### PERINTAH 1
Menurut tulisan tentang merokok di Singapura, apa yang dipasang pihak hotel di tiang penyangga bangunan?
### PERINTAH 2
Sebutkan semua nama tempat yang muncul dalam tulisan tentang merokok di Singapura.
### PERINTAH 3
Lanjutkan tulisan tentang kebiasaan merokok dan berjalan kaki di Singapura mulai dari kalimat terakhirnya.

### KUTIPAN DOKUMEN
28-12-2018
“A Theory about the stars never becomes a part of the being of the stars. A Theory about man enters his consciousness, determines his self-understanding, and modifies his very existence.”
Abraham J. Heschel
(‘Who Is Man?’ 1963, hlm. 8)
Ketika jalan-jalan ke Singapura beberapa waktu lalu, meski selalu ada di kantong Gudang Garam International, rasanya mau merokok di sembarang tempat terasa jengah. Bukan saja melihat besaran denda yang harus dihadapi, tetapi juga sangat-sangat jarangnya ‘manusia’ lain yang merokok di sembarang tempat. Di hotel kecil di kawasan Little India-pun mau nekat merokok di dalam hotel rasanya jengah. Pihak hotel kelihatannya sadar bahwa tamu sering merokok di samping hotel, maka di tiang penyangga bangunan kemudian dipasang kaleng khusus untuk membuang abu dan batang rokok. Hampir sama dengan ketika jalan lewat trotoar menuju stasiun MRT di Ferrer Park. Ada belokan kiri dan setelah kira-kira 2 meteran belok kanan lagi dan masing-masing belokan bersudut 90 derajat. Pengguna jalan kelihatannya banyak yang menerabas dan menginjak rumput taman. Oleh pengelola kemudian ditambahkan paving block yang membentuk segitiga sehingga yang mestinya pejalan kaki belok kiri, dan 2 meter kemudian belok kanan, tetap bisa berjalan serong saja tetapi sekarang tidak menginjak rumput lagi. Atau bisa dikatakan, kebiasaan kecil (yang kurang baik) itu diakomodir sehingga ‘rasa bersalah’ warga karena melanggar ‘kebiasaan baik’ bisa berkurang.

### DATA YANG DIBERIKAN
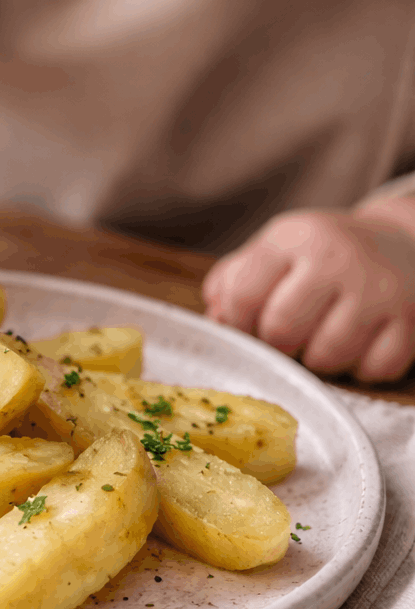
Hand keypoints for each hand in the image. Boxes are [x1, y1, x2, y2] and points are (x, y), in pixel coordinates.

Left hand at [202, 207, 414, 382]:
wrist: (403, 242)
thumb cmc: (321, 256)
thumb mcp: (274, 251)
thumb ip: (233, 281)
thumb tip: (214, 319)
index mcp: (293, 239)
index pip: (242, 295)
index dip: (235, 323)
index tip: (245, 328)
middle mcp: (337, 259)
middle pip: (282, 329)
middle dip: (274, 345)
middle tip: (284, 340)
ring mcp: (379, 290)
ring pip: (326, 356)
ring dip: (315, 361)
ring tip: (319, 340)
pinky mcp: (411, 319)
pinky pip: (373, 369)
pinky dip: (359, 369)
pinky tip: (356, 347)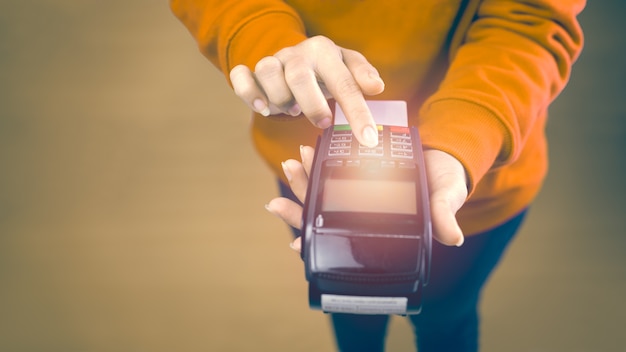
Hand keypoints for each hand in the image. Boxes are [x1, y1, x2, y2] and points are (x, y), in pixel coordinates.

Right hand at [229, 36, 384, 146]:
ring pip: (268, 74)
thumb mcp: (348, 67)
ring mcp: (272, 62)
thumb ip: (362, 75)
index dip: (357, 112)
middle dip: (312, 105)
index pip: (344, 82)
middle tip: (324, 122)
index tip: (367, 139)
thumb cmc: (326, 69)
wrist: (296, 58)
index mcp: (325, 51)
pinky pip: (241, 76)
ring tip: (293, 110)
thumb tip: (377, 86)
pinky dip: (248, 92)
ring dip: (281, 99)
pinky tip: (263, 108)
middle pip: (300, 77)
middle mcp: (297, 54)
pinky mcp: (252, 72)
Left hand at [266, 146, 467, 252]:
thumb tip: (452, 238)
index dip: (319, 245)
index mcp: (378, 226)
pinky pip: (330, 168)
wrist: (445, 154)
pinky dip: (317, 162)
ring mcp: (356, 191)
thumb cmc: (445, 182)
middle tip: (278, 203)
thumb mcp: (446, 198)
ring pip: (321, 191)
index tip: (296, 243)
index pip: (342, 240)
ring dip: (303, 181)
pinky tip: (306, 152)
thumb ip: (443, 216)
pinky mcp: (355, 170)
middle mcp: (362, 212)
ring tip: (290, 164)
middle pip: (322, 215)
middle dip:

### JAWABAN LATIHAN 1
Kaleng khusus untuk membuang abu dan batang rokok.

### JAWABAN LATIHAN 2
Singapura, Little India, Ferrer Park

### JAWABAN LATIHAN 3
Tidak perlu ke Singapura sebenarnya untuk merasa jengah merokok di sembarang tempat. Ketika masih bolak-balik Semarang-Jakarta –saat ambil S2 di STF Driyarkara, meski akhirnya nggak kelar, kereta api terlebih kelas ekonomi Tawang Jaya menjadi andalan. Selama rentang masa bolak-balik itu, saya menjadi saksi bagaimana perubahan situasi selama perjalanan kereta mengalami pergeseran. Dari yang semrawut menjadi tertata nyaman. Salah satunya terkait dengan merokok itu. Sudah lama sebenarnya tulisan ‘dilarang merokok’ bertebaran di kereta, tetapi mengapa pada masa itu berhasil ditegakkan, dan tidak hanya itu, berhasil pula ‘dilembagakan’? Kuncinya adalah soal ‘niat’, dan bukan pertama-tama ‘niat’ pengguna seperti saya ini, tetapi ‘niat’ dari pengelola. Yang kedua tentu soal bagaimana ‘niat’ itu dilaksanakan secara sungguh-sungguh dan cerdas pula. Sungguh-sungguh itu berarti tidak ‘hangat-hangat tahi ayam’, dan semua –tak terkecuali, unsur pengelola terlibat aktif dan sungguh paham apa yang mau dicapai. Sungguh-sungguh itu juga berarti tegaknya aturan, baik bagi pengguna yang nekad maupun bagi pihak pengelola yang ‘léda-lédé’ semau gué. Sungguh-sungguh itu tentu pertama-tama bukan masalah citra atau pencitraan lagi. Apalagi jika ‘niat’ awalnya cuma manipulasi doang. Maka memang tidak mudah dan tidak gampang, tetapi ternyata kita bisa tuh. Cerdas salah satu misalnya silahkan kalau mau merokok, tetapi ada tempatnya. Misalnya ketika hampir sampai di stasiun Cirebon, bagi para pengguna kereta api dan perokok berat tentu sudah siap-siap sebatang rokok untuk dituntaskan di smoking area di stasiun, di luar kereta.
Kutipan dari Abraham J. Heschel di atas, ‘a theory about man’ bisa dipandang sebagai moment eksternalisasi dari sudut pandang Peter Berger dan Thomas Luckmann, yang akan diikuti oleh obyektifikasi, dan akhirnya ‘enters his consciousness’ dalam proses internalisasi. Dalam beberapa tahapan internalisasi yang berujung pada institusionalisasi, maka ‘a theory about man’ itu pun akan ‘determines his self-understanding, and modifies his very existence’. Tentu dalam realitas tidaklah se-garis lurus seperti di atas, tetapi melibatkan juga persaingan, kompetisi, ‘pelintiran’, disinformasi, dan bahkan ‘perang’. *** (28-12-2018)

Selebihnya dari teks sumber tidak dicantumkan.